Still better than HTC Sync









and yea for my HTC Incredible S its just mount as disk drive then just drag and drop.
HTC Sync is terrible


----------



## SwAeromotion

Quote:


> Originally Posted by *nathris*
> 
> Prepare to have your mind blown.
> 
> Step 1: Plug your S3 into your computer.
> Step 2: Drag your music onto the device.
> Step 3: Enjoy your music.


This seems like the way I would go, but in My Computer I don't see my phone or any of its drives. It charges my phone, but in all the setting I didn't find any option to possibly change USB setting from "charge" to "send data" or anything like that.

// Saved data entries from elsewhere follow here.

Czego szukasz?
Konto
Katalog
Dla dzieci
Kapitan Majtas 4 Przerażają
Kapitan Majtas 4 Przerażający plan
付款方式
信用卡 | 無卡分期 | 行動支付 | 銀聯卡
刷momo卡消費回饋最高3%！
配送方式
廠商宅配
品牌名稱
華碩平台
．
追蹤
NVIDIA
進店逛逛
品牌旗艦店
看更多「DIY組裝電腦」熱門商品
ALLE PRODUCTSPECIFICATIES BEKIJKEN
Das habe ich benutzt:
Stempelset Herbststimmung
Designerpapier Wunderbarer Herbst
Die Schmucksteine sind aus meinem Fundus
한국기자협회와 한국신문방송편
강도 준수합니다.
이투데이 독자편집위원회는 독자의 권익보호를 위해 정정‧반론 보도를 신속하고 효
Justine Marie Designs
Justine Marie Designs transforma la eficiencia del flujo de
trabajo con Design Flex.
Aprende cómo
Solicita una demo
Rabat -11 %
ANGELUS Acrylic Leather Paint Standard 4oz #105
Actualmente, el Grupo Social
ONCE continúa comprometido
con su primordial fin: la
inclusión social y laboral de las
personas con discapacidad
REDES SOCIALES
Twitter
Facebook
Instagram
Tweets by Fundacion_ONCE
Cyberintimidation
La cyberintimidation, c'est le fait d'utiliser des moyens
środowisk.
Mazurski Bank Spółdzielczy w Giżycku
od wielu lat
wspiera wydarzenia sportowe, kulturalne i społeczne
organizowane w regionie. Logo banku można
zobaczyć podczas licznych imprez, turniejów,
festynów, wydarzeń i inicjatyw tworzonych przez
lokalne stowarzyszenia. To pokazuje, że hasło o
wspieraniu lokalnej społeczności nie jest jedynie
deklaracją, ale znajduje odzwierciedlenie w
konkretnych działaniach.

This should be easy, and I think I'm missing something simple, but I'm stuck!


----------



## Nilareon

Why the hell does this have 68 thousand views.

On topic: Google is a great problem solver for all your needs, including your legal/illegal needs.

Quote:


> Originally Posted by *SwAeromotion*
> 
> This seems like the way I would go, but in My Computer I don't see my phone or any of its drives. It charges my phone, but in all the setting I didn't find any option to possibly change USB setting from "charge" to "send data" or anything like that.
> 
> This should be easy, and I think I'm missing something simple, but I'm stuck!


I assume you have a Samsung Galaxy s2/3/4.... download the drivers from samsungs website...

Oh... and good way to see what the problem is when connecting devices...

Right click my computer -> Device manager.... and so on... look for problems, if one is a unrecognized device via usb then yo u know it's driver related.


----------



## Poulsen

Hey everyone.

I have just bought a Samsung Galaxy S3 as well, and I simply can't figure out, how to add files such as pictures and music from my comuter to the phone.
I have read several places, that you just plug in the phone to the computer, and then some kind of menu comes up, from where you can choose to add files. My problem is just, that the phone just charges, and I cant fint my phone on my computer, or in any other way connect the two so I can add files.. Anybody who can help? )


----------